Current Research and Goals for Prof. Shane Crotty

 

Kyle: Professor Crotty, thank you as always for your time and clarification of these important questions. And just to wrap things up, I know you and your team there at the Crotty Lab at La Jolla Institute of Immunology are always busy and continue to look at these questions. So, what are you and your team looking at now, and are you working on any other publications at the moment?

 

Professor Crotty: Yeah, we’re — so one of the questions about variants has been even if the antibodies don’t work, can T cells provide some protection, or do the variants escape T cells? And so Alex Sette’s lab upstairs is leading really great efforts on that, and we’re helping out with that. And then continuing to ask and answer questions about immune memory after getting vaccinated, after getting infection.
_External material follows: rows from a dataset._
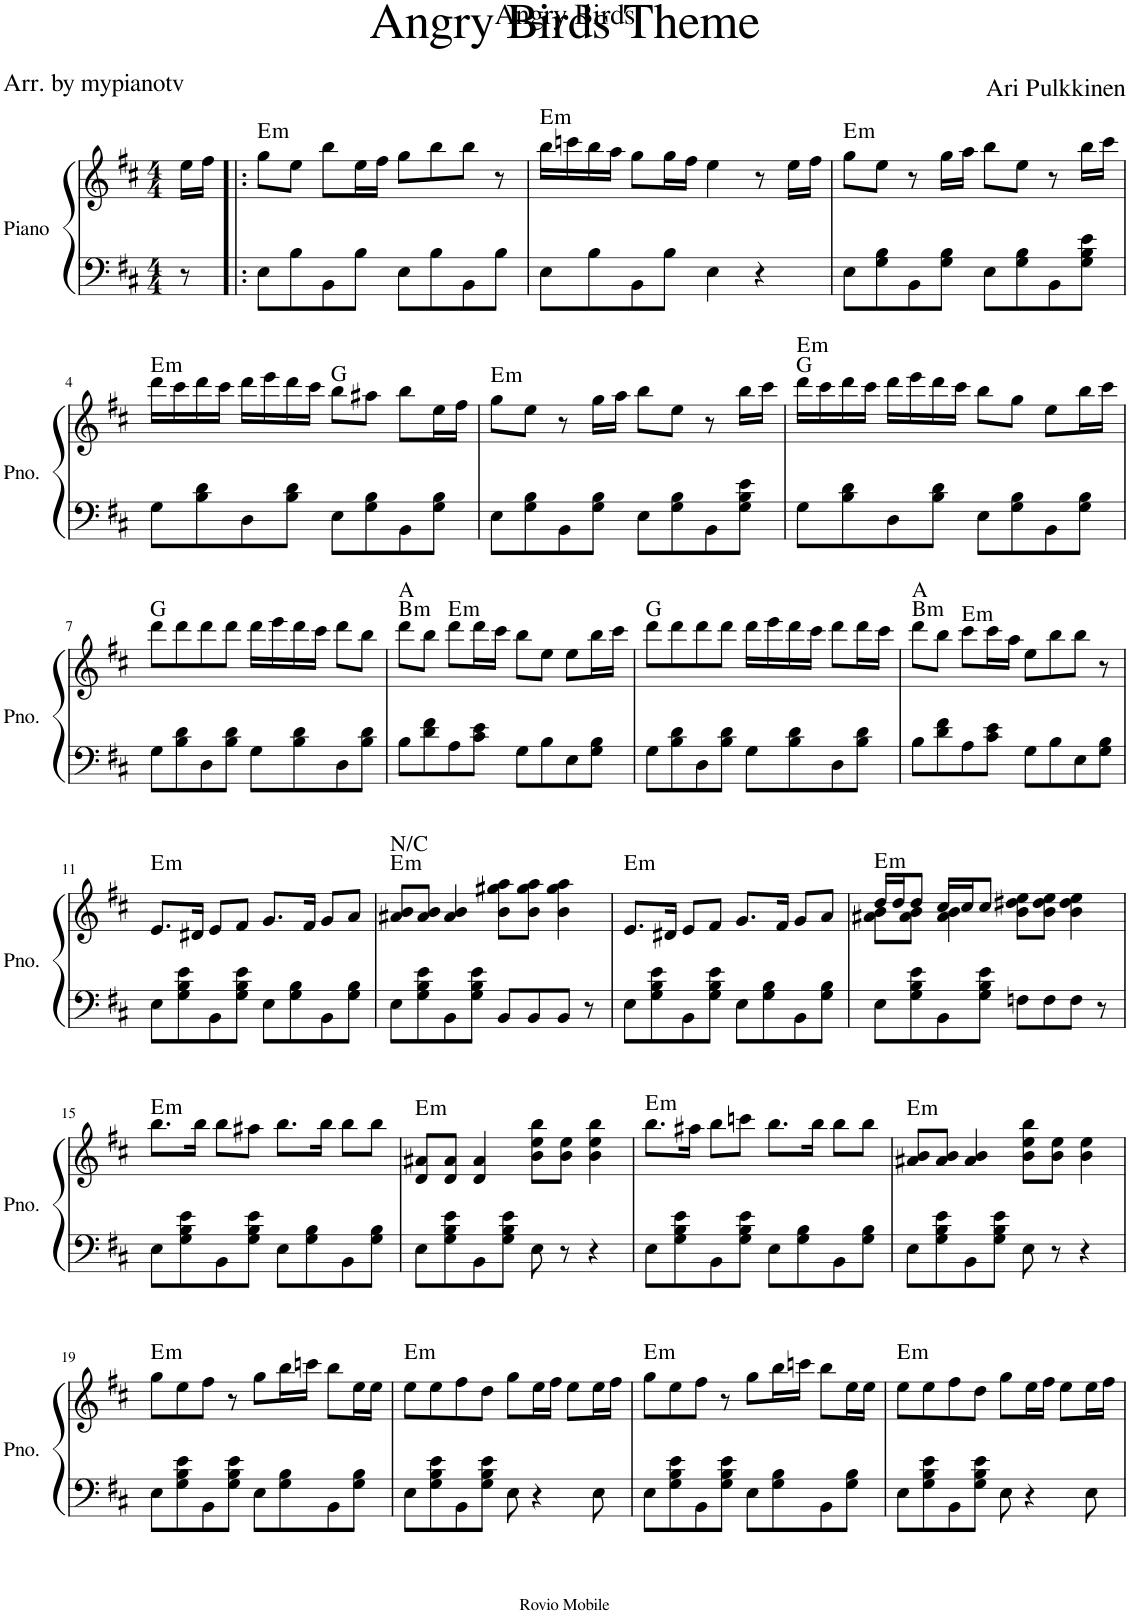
**kern	**kern	**harte
*part1	*part1	*part1
*staff2	*staff1	*
*I"Piano	*	*
*I'Pno.	*	*
*clefF4	*clefG2	*
*k[f#c#]	*k[f#c#]	*
*M4/4	*M4/4	*
=	=	=
8r	16ee\LL	.
.	16ff#\JJ	.
=1!|:	=1!|:	=1!|:
!	!	!LO:H:kt=m
8E\L	8gg\L	E:min
8B\	8ee\J	.
8BB\	8bb\L	.
8B\J	16ee\L	.
.	16ff#\JJ	.
8E\L	8gg\L	.
8B\	8bb\	.
8BB\	8bb\J	.
8B\J	8r	.
=2	=2	=2
!	!	!LO:H:kt=m
8E\L	16bb\LL	E:min
.	16cccn\	.
8B\	16bb\	.
.	16aa\JJ	.
8BB\	8gg\L	.
8B\J	16gg\L	.
.	16ff#\JJ	.
4E\	4ee\	.
4r	8r	.
.	16ee\LL	.
.	16ff#\JJ	.
=3	=3	=3
!	!	!LO:H:kt=m
8E\L	8gg\L	E:min
8G\ 8B\	8ee\J	.
8BB\	8r	.
8G\ 8B\J	16gg\LL	.
.	16aa\JJ	.
8E\L	8bb\L	.
8G\ 8B\	8ee\J	.
8BB\	8r	.
8G\ 8B\ 8e\J	16bb\LL	.
.	16ccc#\JJ	.
!!LO:LB:g=z
=4	=4	=4
!	!	!LO:H:kt=m
8G\L	16ddd\LL	E:min
.	16ccc#\	.
8B\ 8d\	16ddd\	.
.	16ccc#\JJ	.
8D\	16ddd\LL	.
.	16eee\	.
8B\ 8d\J	16ddd\	.
.	16ccc#\JJ	.
8E\L	8bb\L	G:maj
8G\ 8B\	8aa#X\J	.
8BB\	8bb\L	.
8G\ 8B\J	16ee\L	.
.	16ff#\JJ	.
=5	=5	=5
!	!	!LO:H:kt=m
8E\L	8gg\L	E:min
8G\ 8B\	8ee\J	.
8BB\	8r	.
8G\ 8B\J	16gg\LL	.
.	16aa\JJ	.
8E\L	8bb\L	.
8G\ 8B\	8ee\J	.
8BB\	8r	.
8G\ 8B\ 8e\J	16bb\LL	.
.	16ccc#\JJ	.
=6	=6	=6
!	!	!LO:H:n=2:kt=m
8G\L	16ddd\LL	G:maj E:min
.	16ccc#\	.
8B\ 8d\	16ddd\	.
.	16ccc#\JJ	.
8D\	16ddd\LL	.
.	16eee\	.
8B\ 8d\J	16ddd\	.
.	16ccc#\JJ	.
8E\L	8bb\L	.
8G\ 8B\	8gg\J	.
8BB\	8ee\L	.
8G\ 8B\J	16bb\L	.
.	16ccc#\JJ	.
!!LO:LB:g=z
=7	=7	=7
8G\L	8ddd\L	G:maj
8B\ 8d\	8ddd\	.
8D\	8ddd\	.
8B\ 8d\J	8ddd\J	.
8G\L	16ddd\LL	.
.	16eee\	.
8B\ 8d\	16ddd\	.
.	16ccc#\JJ	.
8D\	8ddd\L	.
8B\ 8d\J	8bb\J	.
=8	=8	=8
!	!	!LO:H:n=1:kt=m
8B\L	8ddd\L	B:min A:maj
8d\ 8f#\	8bb\J	.
!	!	!LO:H:kt=m
8A\	8ddd\L	E:min
8c#\ 8e\J	16ddd\L	.
.	16ccc#\JJ	.
8G\L	8bb\L	.
8B\	8ee\J	.
8E\	8ee\L	.
8G\ 8B\J	16bb\L	.
.	16ccc#\JJ	.
=9	=9	=9
8G\L	8ddd\L	G:maj
8B\ 8d\	8ddd\	.
8D\	8ddd\	.
8B\ 8d\J	8ddd\J	.
8G\L	16ddd\LL	.
.	16eee\	.
8B\ 8d\	16ddd\	.
.	16ccc#\JJ	.
8D\	8ddd\L	.
8B\ 8d\J	16ddd\L	.
.	16ccc#\JJ	.
=10	=10	=10
!	!	!LO:H:n=1:kt=m
8B\L	8ddd\L	B:min A:maj
8d\ 8f#\	8bb\J	.
!	!	!LO:H:kt=m
8A\	8ccc#\L	E:min
8c#\ 8e\J	16ccc#\L	.
.	16aa\JJ	.
8G\L	8ee\L	.
8B\	8bb\	.
8E\	8bb\J	.
8G\ 8B\J	8r	.
!!LO:LB:g=z
=11	=11	=11
!	!	!LO:H:kt=m
8E\L	8.e/L	E:min
8G\ 8B\ 8e\	.	.
.	16d#X/Jk	.
8BB\	8e/L	.
8G\ 8B\ 8e\J	8f#/J	.
8E\L	8.g/L	.
8G\ 8B\	.	.
.	16f#/Jk	.
8BB\	8g/L	.
8G\ 8B\J	8a/J	.
=12	=12	=12
!	!	!LO:H:n=1:kt=m
!	!	!LO:H:n=2:kt=N/C
8E\L	8a#X/ 8b/L	E:min N
8G\ 8B\ 8e\	8a#/ 8b/J	.
8BB\	4a#/ 4b/	.
8G\ 8B\ 8e\J	.	.
8BB/L	8b\ 8gg#X\ 8aa\L	.
8BB/	8b\ 8gg#\ 8aa\J	.
8BB/J	4b\ 4gg#\ 4aa\	.
8r	.	.
=13	=13	=13
!	!	!LO:H:kt=m
8E\L	8.e/L	E:min
8G\ 8B\ 8e\	.	.
.	16d#X/Jk	.
8BB\	8e/L	.
8G\ 8B\ 8e\J	8f#/J	.
8E\L	8.g/L	.
8G\ 8B\	.	.
.	16f#/Jk	.
8BB\	8g/L	.
8G\ 8B\J	8a/J	.
=14	=14	=14
*	*^	*
!	!	!	!LO:H:kt=m
8E\L	8a#X\ 8b\L	16dd/LL	E:min
.	.	16dd/J	.
8G\ 8B\ 8e\	8a#\ 8b\J	8dd/J	.
8BB\	4a#\ 4b\	16cc#/LL	.
.	.	16cc#/J	.
8G\ 8B\ 8e\J	.	8cc#/J	.
8Fn\L	8b\ 8dd#X\ 8ee\L	2ryy	.
8F\	8b\ 8dd#\ 8ee\J	.	.
8F\J	4b\ 4dd#\ 4ee\	.	.
8r	.	.	.
*	*v	*v	*
!!LO:LB:g=z
=15	=15	=15
!	!	!LO:H:kt=m
8E\L	8.bb\L	E:min
8G\ 8B\ 8e\	.	.
.	16bb\Jk	.
8BB\	8bb\L	.
8G\ 8B\ 8e\J	8aa#X\J	.
8E\L	8.bb\L	.
8G\ 8B\	.	.
.	16bb\Jk	.
8BB\	8bb\L	.
8G\ 8B\J	8bb\J	.
=16	=16	=16
!	!	!LO:H:kt=m
8E\L	8d/ 8a#X/L	E:min
8G\ 8B\ 8e\	8d/ 8a#/J	.
8BB\	4d/ 4a#/	.
8G\ 8B\ 8e\J	.	.
8E\	8b\ 8ee\ 8bb\L	.
8r	8b\ 8ee\J	.
4r	4b\ 4ee\ 4bb\	.
=17	=17	=17
!	!	!LO:H:kt=m
8E\L	8.bb\L	E:min
8G\ 8B\ 8e\	.	.
.	16aa#X\Jk	.
8BB\	8bb\L	.
8G\ 8B\ 8e\J	8cccn\J	.
8E\L	8.bb\L	.
8G\ 8B\	.	.
.	16bb\Jk	.
8BB\	8bb\L	.
8G\ 8B\J	8bb\J	.
=18	=18	=18
!	!	!LO:H:kt=m
8E\L	8a#X/ 8b/L	E:min
8G\ 8B\ 8e\	8a#/ 8b/J	.
8BB\	4a#/ 4b/	.
8G\ 8B\ 8e\J	.	.
8E\	8b\ 8ee\ 8bb\L	.
8r	8b\ 8ee\J	.
4r	4b\ 4ee\	.
!!LO:LB:g=z
=19	=19	=19
!	!	!LO:H:kt=m
8E\L	8gg\L	E:min
8G\ 8B\ 8e\	8ee\	.
8BB\	8ff#\J	.
8G\ 8B\ 8e\J	8r	.
8E\L	8gg\L	.
8G\ 8B\	16bb\L	.
.	16cccn\JJ	.
8BB\	8bb\L	.
8G\ 8B\J	16ee\L	.
.	16ee\JJ	.
=20	=20	=20
!	!	!LO:H:kt=m
8E\L	8ee\L	E:min
8G\ 8B\ 8e\	8ee\	.
8BB\	8ff#\	.
8G\ 8B\ 8e\J	8dd\J	.
8E\	8gg\L	.
4r	16ee\L	.
.	16ff#\JJ	.
.	8ee\L	.
8E\	16ee\L	.
.	16ff#\JJ	.
=21	=21	=21
!	!	!LO:H:kt=m
8E\L	8gg\L	E:min
8G\ 8B\ 8e\	8ee\	.
8BB\	8ff#\J	.
8G\ 8B\ 8e\J	8r	.
8E\L	8gg\L	.
8G\ 8B\	16bb\L	.
.	16cccn\JJ	.
8BB\	8bb\L	.
8G\ 8B\J	16ee\L	.
.	16ee\JJ	.
=22	=22	=22
!	!	!LO:H:kt=m
8E\L	8ee\L	E:min
8G\ 8B\ 8e\	8ee\	.
8BB\	8ff#\	.
8G\ 8B\ 8e\J	8dd\J	.
8E\	8gg\L	.
4r	16ee\L	.
.	16ff#\JJ	.
.	8ee\L	.
8E\	16ee\L	.
.	16ff#\JJ	.
=	=	=
*-	*-	*-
You know, how long do those last? 

 

The immune system’s complicated, so there are a lot of different parts of that memory to measure and track over time, and how does that relate to variants? And then, trying to get answers about these questions, in particular, populations of interest, right? People over the age of 65 or people who maybe struggle to make good immune responses normally. Obviously, these are — you want to have good answers for populations at risk. So things like that are high on our list, as well as doing our day jobs of the non-COVID research at the same time. 

 

Kyle: Well, we look forward to seeing those publications when they come out and speaking with you again in the future. Really appreciate your time today. 

 

Professor Crotty: Thanks, Kyle. Great stuff. Thanks for having me.